While women are objectified for the audience in other Bay films, in Pain & Gain it is the characters who objectify women to compensate for their own failings. Stripper Sorina Luminita (Bar Paly) is an illegal immigrant who like Daniel is inspired by unobtainable Hollywood ideals; in her case the fantasy of a sex-worker being showered with riches as presented in Pretty Woman. Not only is Sorina another one of many vacuous characters in the film, but also she is presented through the eyes of the main characters as simply an object that symbolises their own perceived success.
Masculine sexual failing is further depicted via the other two major bodybuilder/criminal characters Adrian Doorbal (Anthony Mackie) and Paul Doyle (Dwayne Johnson). Due to steroid use Adrian is impotent, which is a source of much anxiety. Paul is highly homophobic, lashing out violently in one moment when suspicious of another man coming onto him, yet in a private moment showing a curious amount of interest in the large collection of dildos being stored in a warehouse the gang use to hold Victor in. After coming into money both men overcompensate for their masculine anxieties, with Adrian buying expensive penile erection treatments and marrying his nurse Robin Peck (Rebel Wilson) while Paul spends his money on drugs and Sorina, who has been passed onto him from Daniel.
What characterises both Adrian’s sexual dysfunction and Paul’s suggested sexual insecurity are the way the world of body building in the film deconstructs the body and repackages it as a product. The body is reduced to its functionality and no longer has any meaning beyond it being a collection of moving parts. In an early scene at a strip club, instead of being aroused by the performances around him Adrian talks about drinking human breast milk for its health benefits. It is a moment that completely desexualises the highly sexual setting, but also reduces breastfeeding to something perversely mechanical in the eyes of the characters.

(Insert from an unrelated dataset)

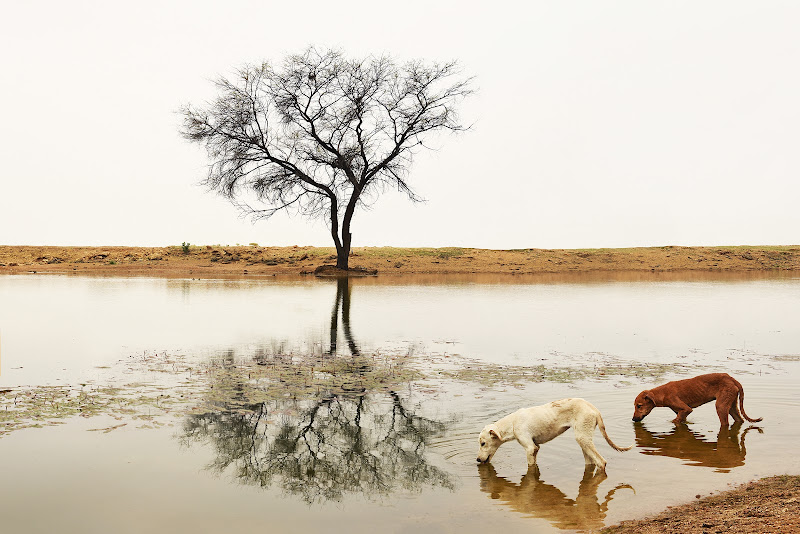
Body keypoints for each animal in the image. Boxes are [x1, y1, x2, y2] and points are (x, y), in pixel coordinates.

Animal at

In a much later scene where Adrian and Paul are flirting with the wife of their next target, they become more interested in watching each other display their strength by doing push-ups. These are guys who play the role of men with a sexual appetite for a highly constructed feminine ideal, but they are far more interested in enhancing the functionality of their own bodies. As Daniel, Adrian and Paul’s attempts at extortion become increasingly violent, the attitude of the body being a purely functional collection of muscles and bones takes on an even more sinister dimension.
Pain & Gain is a savage, grotesque and bizarre parody of the illusorily nature of the American Dream and the violence it can inspire. It is a condemnation of stupidity, greed and superficiality made all the stranger by the fact it is a Michael Bay film. Pain & Gain is more likely to be an anomaly for Bay rather than the beginning of a new direction, but it is nevertheless fascinating to see subject matter that actually suits Bay’s usually obnoxious approach to film style and storytelling. Pain & Gain is bewildering, fun, repugnant and enthralling.